WRITTEN EXERCISE —
Reproduce the listing below with "top-left" swapped for "upper-left", leaving every other character untouched.

RECORDS TO PROCESS —
####################
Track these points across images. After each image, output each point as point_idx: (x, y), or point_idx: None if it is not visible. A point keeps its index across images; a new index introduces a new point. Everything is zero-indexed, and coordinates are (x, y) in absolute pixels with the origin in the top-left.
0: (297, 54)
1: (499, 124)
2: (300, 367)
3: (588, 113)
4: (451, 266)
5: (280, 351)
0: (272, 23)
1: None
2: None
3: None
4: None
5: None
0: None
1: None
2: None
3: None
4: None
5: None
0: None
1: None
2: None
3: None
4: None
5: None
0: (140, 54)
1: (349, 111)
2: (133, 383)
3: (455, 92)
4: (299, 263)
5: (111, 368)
####################
REPLY —
Track these points across images. After each image, output each point as point_idx: (x, y), or point_idx: None if it is not visible. A point keeps its index across images; a new index introduces a new point. Everything is zero-indexed, and coordinates are (x, y) in absolute pixels with the origin in the upper-left.
0: (297, 54)
1: (499, 124)
2: (300, 367)
3: (588, 113)
4: (451, 266)
5: (280, 351)
0: (272, 23)
1: None
2: None
3: None
4: None
5: None
0: None
1: None
2: None
3: None
4: None
5: None
0: None
1: None
2: None
3: None
4: None
5: None
0: (140, 54)
1: (349, 111)
2: (133, 383)
3: (455, 92)
4: (299, 263)
5: (111, 368)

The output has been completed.